The first few issues covered mostly traditional games and wargaming as well as running postal games, attempting to create a games club and providing an alternative source for games news with a scope set deliberately as wide as possible. Later issues provided coverage of fantasy and roleplaying games in general.

In the beginning, promotion of Games Workshop's own hand-crafted games boards was supplemented by reselling of wargames and small press games. Marketing of fantasy and science fiction games was expanded first by an exclusive deal with TSR in mid-1975 and further following the return of Livingstone and Jackson from GenCon IX in August 1976. There they had signed-up additional exclusive European distribution rights for many American publishers which were still at an early stage of their development—in part owing to the apparent lack of any other European companies at that convention. Traditional boardgames such as Monopoly and Scrabble, whilst continuing to be covered in news items even after this expansion, were never sold through the pages of the magazine.

Although D&D, as the first modern-day commercial roleplaying game, had been introduced to Britain no later than Autumn 1974, such playing groups and societies as existed within the country were still on a local basis by 1975 or early 1976, sometimes co-existing with traditional wargaming societies.

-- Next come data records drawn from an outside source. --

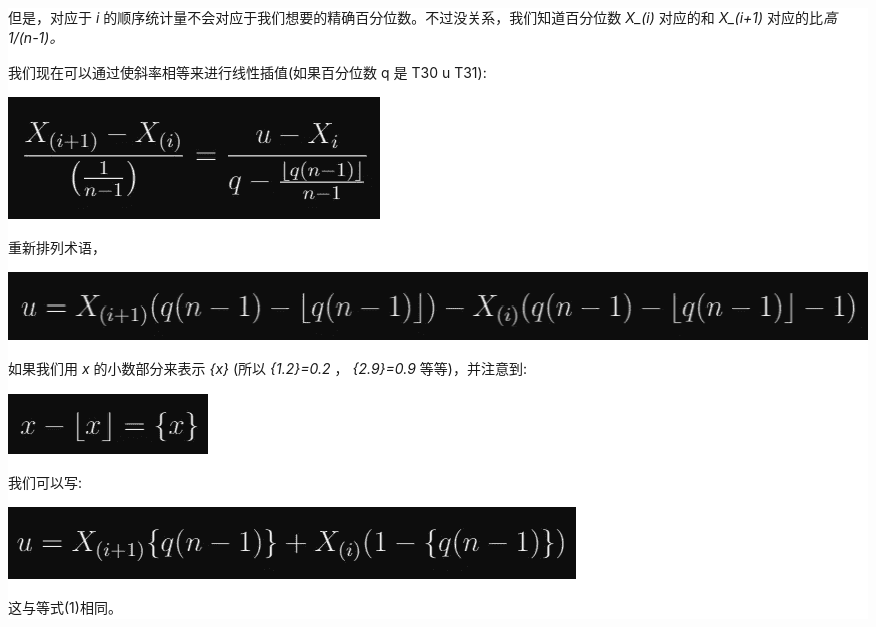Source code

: 但是，对应于 *i* 的顺序统计量不会对应于我们想要的精确百分位数。不过没关系，我们知道百分位数 *X_(i)* 对应的和 *X_(i+1)* 对应的比*高 1/(n-1)。*

我们现在可以通过使斜率相等来进行线性插值(如果百分位数 q 是 T30 u T31):

![](img/38118088e5d191e6805cbf1354c768fe.png)

重新排列术语，

![](img/a533d57e903509144babe39a69fdc062.png)

如果我们用 *x* 的小数部分来表示 *{x}* (所以 *{1.2}=0.2* ， *{2.9}=0.9* 等等)，并注意到:

![](img/22c2d3412b25c8302d38ec32f058c623.png)

我们可以写:

![](img/ebb1bcc428d723a42cc2bb8549461566.png)

这与等式(1)相同。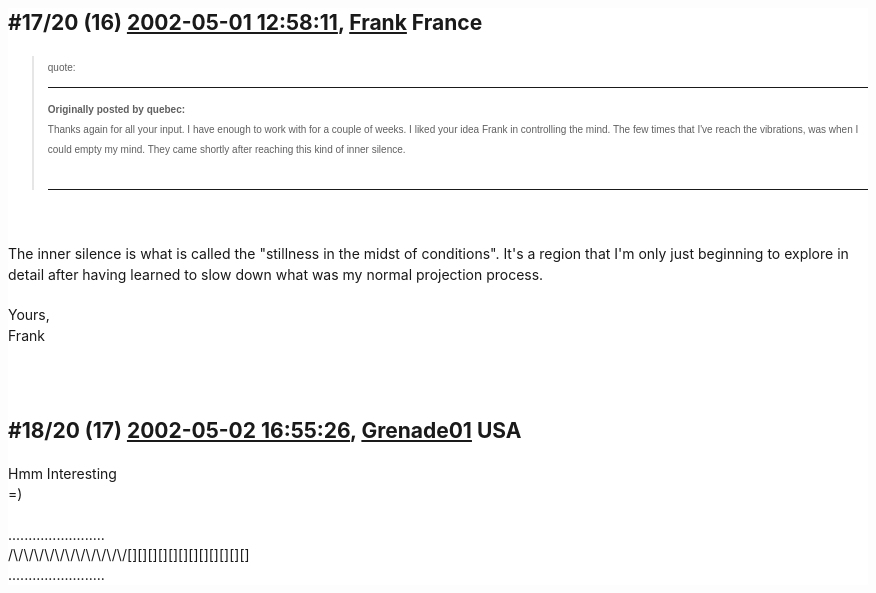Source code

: </section>

## \#17/20 (16) [2002-05-01 12:58:11](https://www.astralpulse.com/forums/index.php?msg=4399), [Frank](https://www.astralpulse.com/forums/profile/?u=359) France ##
<section>
<blockquote id="quote">
 <font face='"Arial"' id="quote" size="1">
  quote:
  <hr height="1" id="quote" noshade=""/>
  <b>
   Originally posted by quebec:
  </b>
  <br>
  Thanks again for all your input. I have enough to work with for a couple of weeks. I liked your idea Frank in controlling the mind. The few times that I've reach the vibrations, was when I could empty my mind. They came shortly after reaching this kind of inner silence.
  <br>
  <br>
  <hr height="1" id="quote" noshade=""/>
 </font>
</blockquote>
<br>
<br>
The inner silence is what is called the "stillness in the midst of conditions". It's a region that I'm only just beginning to explore in detail after having learned to slow down what was my normal projection process.
<br>
<br>
Yours,
<br>
Frank
<br>
<br>
<br>
</section>

## \#18/20 (17) [2002-05-02 16:55:26](https://www.astralpulse.com/forums/index.php?msg=4428), [Grenade01](https://www.astralpulse.com/forums/profile/?u=446) USA ##
<section>
Hmm Interesting
<br>
=)
<br>
<br>
........................
<br>
/\/\/\/\/\/\/\/\/\/\/\/[][][][][][][][][][][][]
<br>
........................
</section>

The aforementioned exclusive deal with TSR thus gave Games Workshop increased impetus to promote their flagship product by the creation of a nationwide D&D society which was carried out through the pages of Owl and Weasel. The society was first proposed in issue #9, but did not commence until issue #12. This further increased the roleplaying content of the publication which had previously included variant rules and short essays on rules and gameplay. Although D&D society members provided tournaments for conventions such as Games Day, this arrangement was not run in as formal a manner as carried out, much later, by TSR's RPGA.

In addition to promoting early postal D&D gaming, other postal fantasy games were co-ordinated by veteran Diplomacy aficionado Don Turnbull, later of TSR (UK), who had recently been the inaugural inductee to the Origins Hall of Fame (for his work on postal gaming, having started the first British postal diplomacy magazine in 1969). Further articles on game mechanics by Turnbull were accompanied by contributions from other well-known hobbyists such as Hartley Patterson and American, Lew Pulsipher, as well as introducing new names whose works continued to be printed in Games Workshop's subsequent publication, White Dwarf.